### WORK TASK:
Print back each record unchanged, without pictures.

━━━

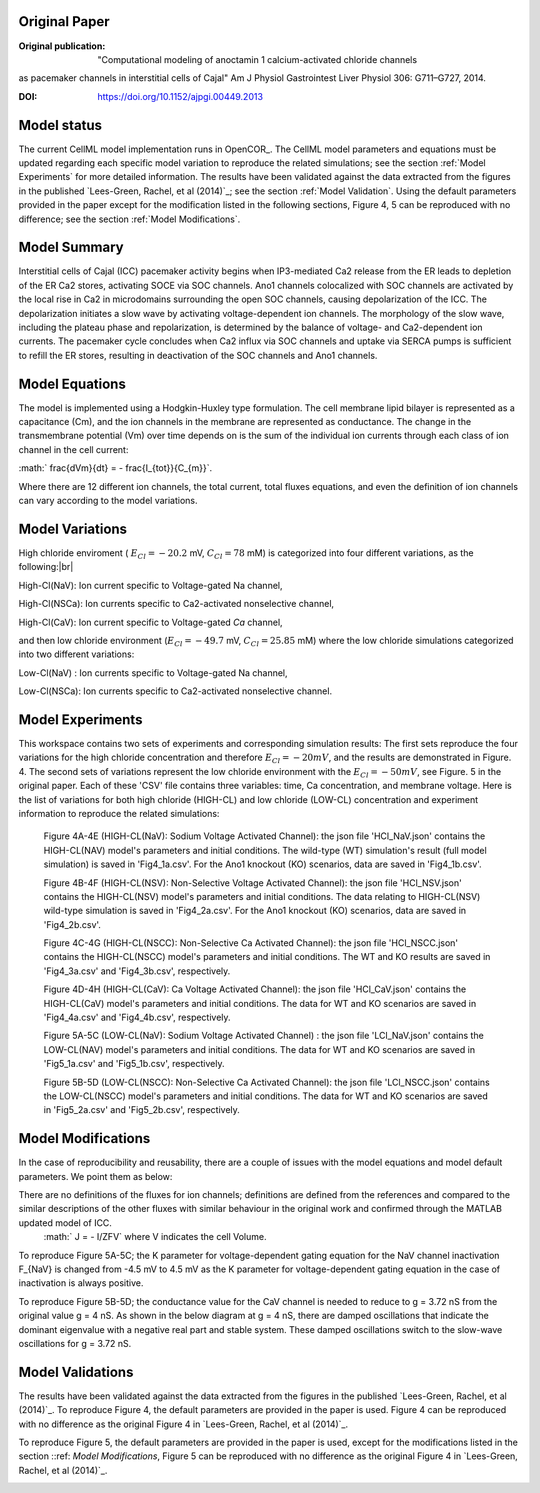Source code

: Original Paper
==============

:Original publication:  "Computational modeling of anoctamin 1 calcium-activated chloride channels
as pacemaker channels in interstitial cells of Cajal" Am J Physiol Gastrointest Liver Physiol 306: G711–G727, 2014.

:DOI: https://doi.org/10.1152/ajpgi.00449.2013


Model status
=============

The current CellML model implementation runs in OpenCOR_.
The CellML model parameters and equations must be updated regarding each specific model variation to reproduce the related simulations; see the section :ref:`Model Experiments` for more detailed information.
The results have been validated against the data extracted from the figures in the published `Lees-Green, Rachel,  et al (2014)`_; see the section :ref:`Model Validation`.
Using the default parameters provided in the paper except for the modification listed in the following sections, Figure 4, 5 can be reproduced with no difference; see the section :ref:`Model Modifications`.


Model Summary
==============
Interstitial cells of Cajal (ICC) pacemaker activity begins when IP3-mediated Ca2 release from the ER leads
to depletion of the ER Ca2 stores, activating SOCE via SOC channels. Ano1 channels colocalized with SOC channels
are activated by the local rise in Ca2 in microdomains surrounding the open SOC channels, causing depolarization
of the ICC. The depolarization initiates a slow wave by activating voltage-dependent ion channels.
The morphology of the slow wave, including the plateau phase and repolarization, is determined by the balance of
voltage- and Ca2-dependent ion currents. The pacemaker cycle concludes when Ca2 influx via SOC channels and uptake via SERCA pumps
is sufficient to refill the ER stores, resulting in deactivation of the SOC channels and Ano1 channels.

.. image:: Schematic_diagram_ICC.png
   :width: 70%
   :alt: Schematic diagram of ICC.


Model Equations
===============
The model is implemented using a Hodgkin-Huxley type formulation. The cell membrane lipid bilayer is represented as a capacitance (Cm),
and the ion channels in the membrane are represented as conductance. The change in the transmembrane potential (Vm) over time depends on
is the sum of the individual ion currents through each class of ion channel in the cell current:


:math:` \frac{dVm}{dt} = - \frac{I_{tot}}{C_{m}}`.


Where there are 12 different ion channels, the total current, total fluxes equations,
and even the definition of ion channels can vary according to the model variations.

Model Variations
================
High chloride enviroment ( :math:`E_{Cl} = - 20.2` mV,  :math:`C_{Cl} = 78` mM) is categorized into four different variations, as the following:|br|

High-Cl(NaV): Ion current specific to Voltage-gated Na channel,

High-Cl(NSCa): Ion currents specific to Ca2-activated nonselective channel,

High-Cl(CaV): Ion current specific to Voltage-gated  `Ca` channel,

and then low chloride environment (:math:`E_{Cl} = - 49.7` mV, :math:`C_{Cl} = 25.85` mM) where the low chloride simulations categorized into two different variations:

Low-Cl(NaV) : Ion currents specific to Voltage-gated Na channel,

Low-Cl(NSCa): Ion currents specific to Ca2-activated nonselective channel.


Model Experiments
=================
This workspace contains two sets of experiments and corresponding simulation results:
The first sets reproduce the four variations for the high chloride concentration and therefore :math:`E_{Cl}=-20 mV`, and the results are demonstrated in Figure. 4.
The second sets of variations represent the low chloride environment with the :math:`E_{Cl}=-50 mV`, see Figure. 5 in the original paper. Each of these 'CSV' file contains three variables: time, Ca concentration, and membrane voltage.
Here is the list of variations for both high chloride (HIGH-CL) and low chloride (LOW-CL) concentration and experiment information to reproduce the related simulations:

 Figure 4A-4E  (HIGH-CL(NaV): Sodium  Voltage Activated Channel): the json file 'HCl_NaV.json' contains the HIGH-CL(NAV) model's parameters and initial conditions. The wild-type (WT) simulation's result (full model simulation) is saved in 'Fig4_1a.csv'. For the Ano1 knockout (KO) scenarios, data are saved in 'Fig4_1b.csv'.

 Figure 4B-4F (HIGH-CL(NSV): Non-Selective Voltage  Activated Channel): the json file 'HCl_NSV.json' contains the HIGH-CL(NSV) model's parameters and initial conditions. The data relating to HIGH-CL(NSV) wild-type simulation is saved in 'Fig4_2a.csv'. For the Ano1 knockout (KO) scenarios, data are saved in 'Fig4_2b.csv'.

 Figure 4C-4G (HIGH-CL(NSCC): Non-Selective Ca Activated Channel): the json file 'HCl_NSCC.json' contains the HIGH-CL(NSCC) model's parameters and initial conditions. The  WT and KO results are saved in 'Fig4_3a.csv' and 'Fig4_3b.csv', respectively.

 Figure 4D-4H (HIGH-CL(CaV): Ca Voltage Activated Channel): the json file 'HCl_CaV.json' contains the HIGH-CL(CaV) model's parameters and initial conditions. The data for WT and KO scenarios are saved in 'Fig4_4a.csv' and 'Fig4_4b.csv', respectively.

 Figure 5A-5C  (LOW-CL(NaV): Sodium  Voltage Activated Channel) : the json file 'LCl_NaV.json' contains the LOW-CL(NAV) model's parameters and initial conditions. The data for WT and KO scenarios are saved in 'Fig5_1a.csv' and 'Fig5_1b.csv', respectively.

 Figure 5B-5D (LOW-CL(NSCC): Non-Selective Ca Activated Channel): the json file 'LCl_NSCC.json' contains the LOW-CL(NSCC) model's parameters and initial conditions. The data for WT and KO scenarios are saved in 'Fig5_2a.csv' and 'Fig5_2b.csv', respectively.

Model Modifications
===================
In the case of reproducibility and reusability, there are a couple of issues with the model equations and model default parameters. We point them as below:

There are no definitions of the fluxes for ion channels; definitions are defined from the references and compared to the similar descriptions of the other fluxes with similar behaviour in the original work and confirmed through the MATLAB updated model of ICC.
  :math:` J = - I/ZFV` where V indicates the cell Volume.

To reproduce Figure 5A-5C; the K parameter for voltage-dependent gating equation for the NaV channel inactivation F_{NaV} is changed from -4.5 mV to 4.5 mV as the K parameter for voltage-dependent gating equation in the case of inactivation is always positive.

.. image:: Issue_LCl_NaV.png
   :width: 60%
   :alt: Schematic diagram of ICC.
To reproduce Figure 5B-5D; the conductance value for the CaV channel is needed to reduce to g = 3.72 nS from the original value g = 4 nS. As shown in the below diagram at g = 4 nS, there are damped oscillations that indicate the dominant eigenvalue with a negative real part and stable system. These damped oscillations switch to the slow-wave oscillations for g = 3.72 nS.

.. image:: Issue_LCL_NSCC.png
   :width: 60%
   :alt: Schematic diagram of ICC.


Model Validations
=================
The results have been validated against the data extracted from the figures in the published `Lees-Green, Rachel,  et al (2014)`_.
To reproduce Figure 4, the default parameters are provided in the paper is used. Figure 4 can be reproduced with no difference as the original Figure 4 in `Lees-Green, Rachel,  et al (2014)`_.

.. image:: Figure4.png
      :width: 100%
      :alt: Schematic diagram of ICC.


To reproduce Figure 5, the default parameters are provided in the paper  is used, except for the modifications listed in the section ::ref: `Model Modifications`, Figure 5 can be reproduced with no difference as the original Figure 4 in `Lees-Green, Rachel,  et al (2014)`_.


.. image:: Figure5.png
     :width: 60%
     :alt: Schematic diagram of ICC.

━━━

### FINISHED EXERCISE:
Source code

: Original Paper
==============

:Original publication:  "Computational modeling of anoctamin 1 calcium-activated chloride channels
as pacemaker channels in interstitial cells of Cajal" Am J Physiol Gastrointest Liver Physiol 306: G711–G727, 2014.

:DOI: https://doi.org/10.1152/ajpgi.00449.2013


Model status
=============

The current CellML model implementation runs in OpenCOR_.
The CellML model parameters and equations must be updated regarding each specific model variation to reproduce the related simulations; see the section :ref:`Model Experiments` for more detailed information.
The results have been validated against the data extracted from the figures in the published `Lees-Green, Rachel,  et al (2014)`_; see the section :ref:`Model Validation`.
Using the default parameters provided in the paper except for the modification listed in the following sections, Figure 4, 5 can be reproduced with no difference; see the section :ref:`Model Modifications`.


Model Summary
==============
Interstitial cells of Cajal (ICC) pacemaker activity begins when IP3-mediated Ca2 release from the ER leads
to depletion of the ER Ca2 stores, activating SOCE via SOC channels. Ano1 channels colocalized with SOC channels
are activated by the local rise in Ca2 in microdomains surrounding the open SOC channels, causing depolarization
of the ICC. The depolarization initiates a slow wave by activating voltage-dependent ion channels.
The morphology of the slow wave, including the plateau phase and repolarization, is determined by the balance of
voltage- and Ca2-dependent ion currents. The pacemaker cycle concludes when Ca2 influx via SOC channels and uptake via SERCA pumps
is sufficient to refill the ER stores, resulting in deactivation of the SOC channels and Ano1 channels.

.. image:: Schematic_diagram_ICC.png
   :width: 70%
   :alt: Schematic diagram of ICC.


Model Equations
===============
The model is implemented using a Hodgkin-Huxley type formulation. The cell membrane lipid bilayer is represented as a capacitance (Cm),
and the ion channels in the membrane are represented as conductance. The change in the transmembrane potential (Vm) over time depends on
is the sum of the individual ion currents through each class of ion channel in the cell current:


:math:` \frac{dVm}{dt} = - \frac{I_{tot}}{C_{m}}`.


Where there are 12 different ion channels, the total current, total fluxes equations,
and even the definition of ion channels can vary according to the model variations.

Model Variations
================
High chloride enviroment ( :math:`E_{Cl} = - 20.2` mV,  :math:`C_{Cl} = 78` mM) is categorized into four different variations, as the following:|br|

High-Cl(NaV): Ion current specific to Voltage-gated Na channel,

High-Cl(NSCa): Ion currents specific to Ca2-activated nonselective channel,

High-Cl(CaV): Ion current specific to Voltage-gated  `Ca` channel,

and then low chloride environment (:math:`E_{Cl} = - 49.7` mV, :math:`C_{Cl} = 25.85` mM) where the low chloride simulations categorized into two different variations:

Low-Cl(NaV) : Ion currents specific to Voltage-gated Na channel,

Low-Cl(NSCa): Ion currents specific to Ca2-activated nonselective channel.


Model Experiments
=================
This workspace contains two sets of experiments and corresponding simulation results:
The first sets reproduce the four variations for the high chloride concentration and therefore :math:`E_{Cl}=-20 mV`, and the results are demonstrated in Figure. 4.
The second sets of variations represent the low chloride environment with the :math:`E_{Cl}=-50 mV`, see Figure. 5 in the original paper. Each of these 'CSV' file contains three variables: time, Ca concentration, and membrane voltage.
Here is the list of variations for both high chloride (HIGH-CL) and low chloride (LOW-CL) concentration and experiment information to reproduce the related simulations:

 Figure 4A-4E  (HIGH-CL(NaV): Sodium  Voltage Activated Channel): the json file 'HCl_NaV.json' contains the HIGH-CL(NAV) model's parameters and initial conditions. The wild-type (WT) simulation's result (full model simulation) is saved in 'Fig4_1a.csv'. For the Ano1 knockout (KO) scenarios, data are saved in 'Fig4_1b.csv'.

 Figure 4B-4F (HIGH-CL(NSV): Non-Selective Voltage  Activated Channel): the json file 'HCl_NSV.json' contains the HIGH-CL(NSV) model's parameters and initial conditions. The data relating to HIGH-CL(NSV) wild-type simulation is saved in 'Fig4_2a.csv'. For the Ano1 knockout (KO) scenarios, data are saved in 'Fig4_2b.csv'.

 Figure 4C-4G (HIGH-CL(NSCC): Non-Selective Ca Activated Channel): the json file 'HCl_NSCC.json' contains the HIGH-CL(NSCC) model's parameters and initial conditions. The  WT and KO results are saved in 'Fig4_3a.csv' and 'Fig4_3b.csv', respectively.

 Figure 4D-4H (HIGH-CL(CaV): Ca Voltage Activated Channel): the json file 'HCl_CaV.json' contains the HIGH-CL(CaV) model's parameters and initial conditions. The data for WT and KO scenarios are saved in 'Fig4_4a.csv' and 'Fig4_4b.csv', respectively.

 Figure 5A-5C  (LOW-CL(NaV): Sodium  Voltage Activated Channel) : the json file 'LCl_NaV.json' contains the LOW-CL(NAV) model's parameters and initial conditions. The data for WT and KO scenarios are saved in 'Fig5_1a.csv' and 'Fig5_1b.csv', respectively.

 Figure 5B-5D (LOW-CL(NSCC): Non-Selective Ca Activated Channel): the json file 'LCl_NSCC.json' contains the LOW-CL(NSCC) model's parameters and initial conditions. The data for WT and KO scenarios are saved in 'Fig5_2a.csv' and 'Fig5_2b.csv', respectively.

Model Modifications
===================
In the case of reproducibility and reusability, there are a couple of issues with the model equations and model default parameters. We point them as below:

There are no definitions of the fluxes for ion channels; definitions are defined from the references and compared to the similar descriptions of the other fluxes with similar behaviour in the original work and confirmed through the MATLAB updated model of ICC.
  :math:` J = - I/ZFV` where V indicates the cell Volume.

To reproduce Figure 5A-5C; the K parameter for voltage-dependent gating equation for the NaV channel inactivation F_{NaV} is changed from -4.5 mV to 4.5 mV as the K parameter for voltage-dependent gating equation in the case of inactivation is always positive.

.. image:: Issue_LCl_NaV.png
   :width: 60%
   :alt: Schematic diagram of ICC.
To reproduce Figure 5B-5D; the conductance value for the CaV channel is needed to reduce to g = 3.72 nS from the original value g = 4 nS. As shown in the below diagram at g = 4 nS, there are damped oscillations that indicate the dominant eigenvalue with a negative real part and stable system. These damped oscillations switch to the slow-wave oscillations for g = 3.72 nS.

.. image:: Issue_LCL_NSCC.png
   :width: 60%
   :alt: Schematic diagram of ICC.


Model Validations
=================
The results have been validated against the data extracted from the figures in the published `Lees-Green, Rachel,  et al (2014)`_.
To reproduce Figure 4, the default parameters are provided in the paper is used. Figure 4 can be reproduced with no difference as the original Figure 4 in `Lees-Green, Rachel,  et al (2014)`_.

.. image:: Figure4.png
      :width: 100%
      :alt: Schematic diagram of ICC.


To reproduce Figure 5, the default parameters are provided in the paper  is used, except for the modifications listed in the section ::ref: `Model Modifications`, Figure 5 can be reproduced with no difference as the original Figure 4 in `Lees-Green, Rachel,  et al (2014)`_.


.. image:: Figure5.png
     :width: 60%
     :alt: Schematic diagram of ICC.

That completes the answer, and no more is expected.